Would you write out the entries below word for word, omitting the pictures?

::::

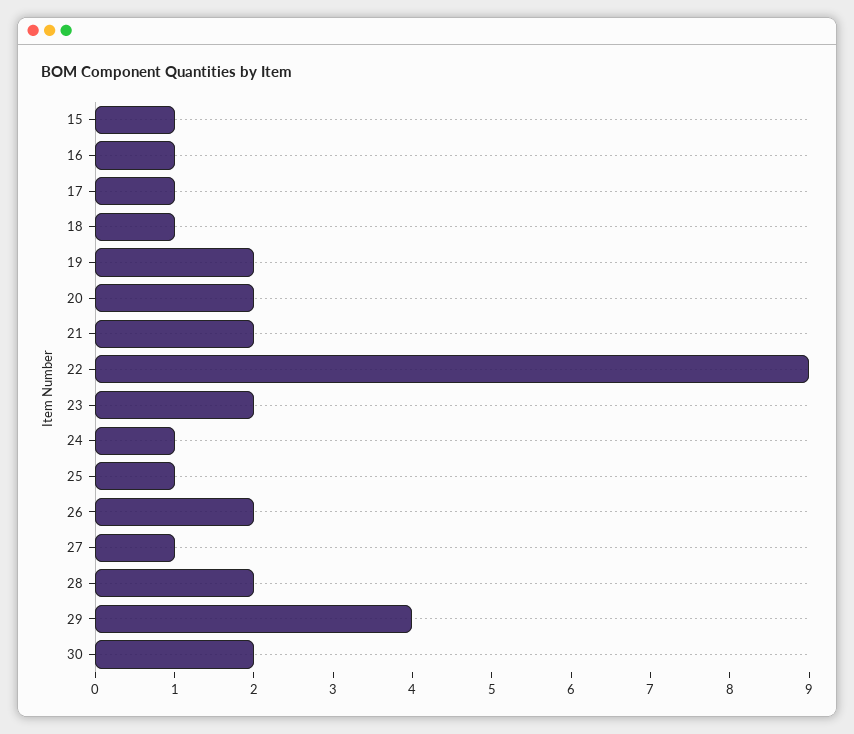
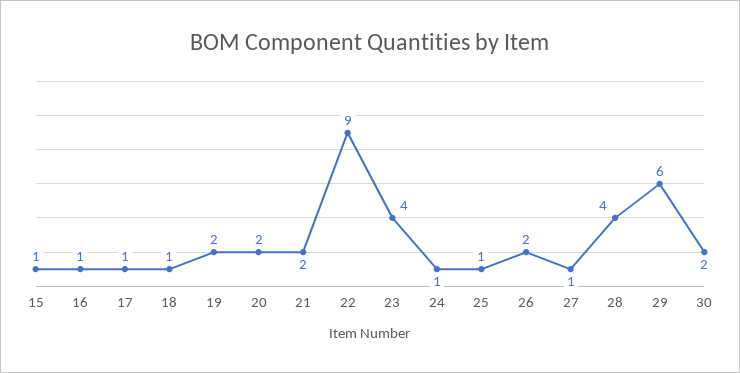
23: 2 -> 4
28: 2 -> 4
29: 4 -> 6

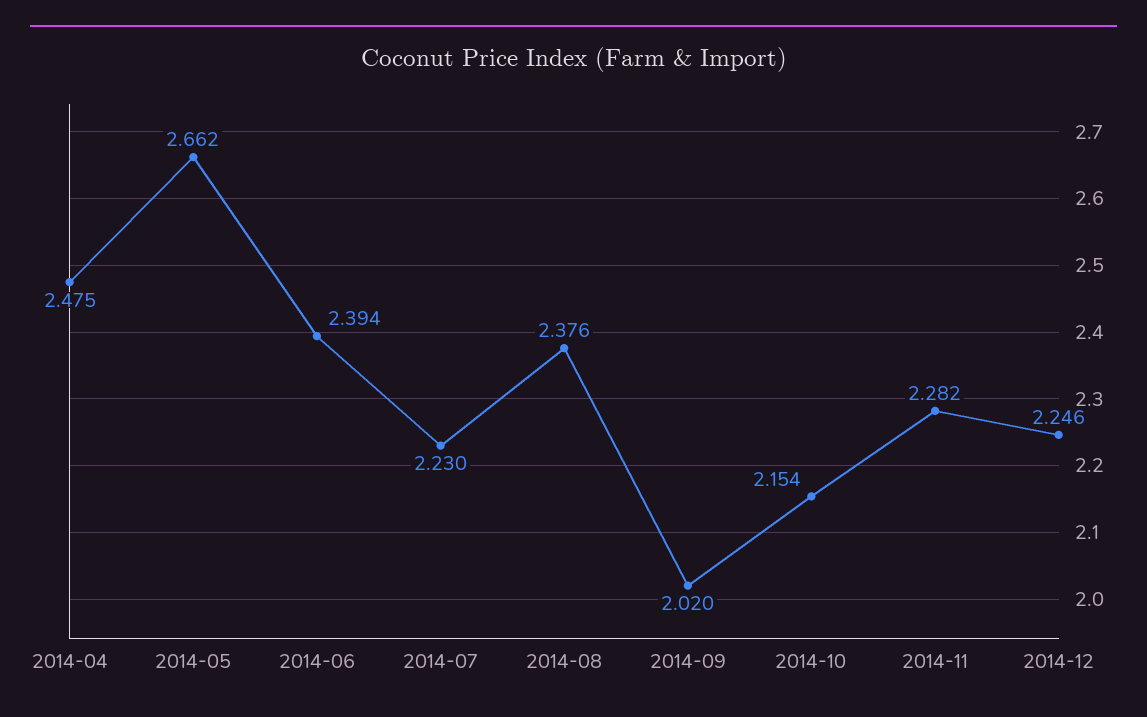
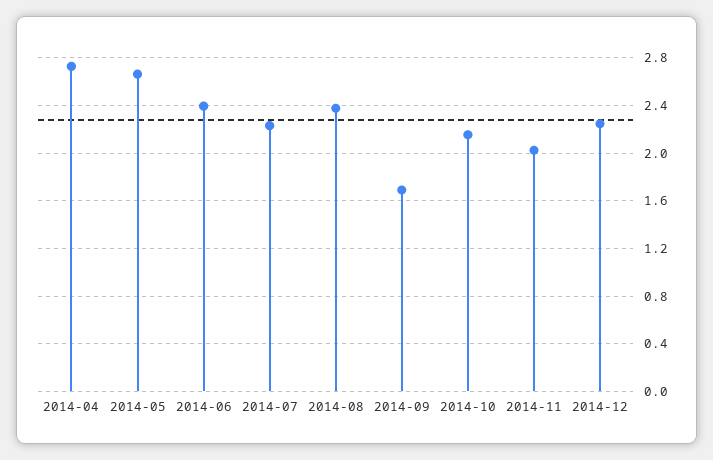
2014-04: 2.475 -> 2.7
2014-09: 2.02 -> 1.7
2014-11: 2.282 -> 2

::::

EXERCISE RESULT:
23: 2 -> 4
28: 2 -> 4
29: 4 -> 6

2014-04: 2.475 -> 2.7
2014-09: 2.02 -> 1.7
2014-11: 2.282 -> 2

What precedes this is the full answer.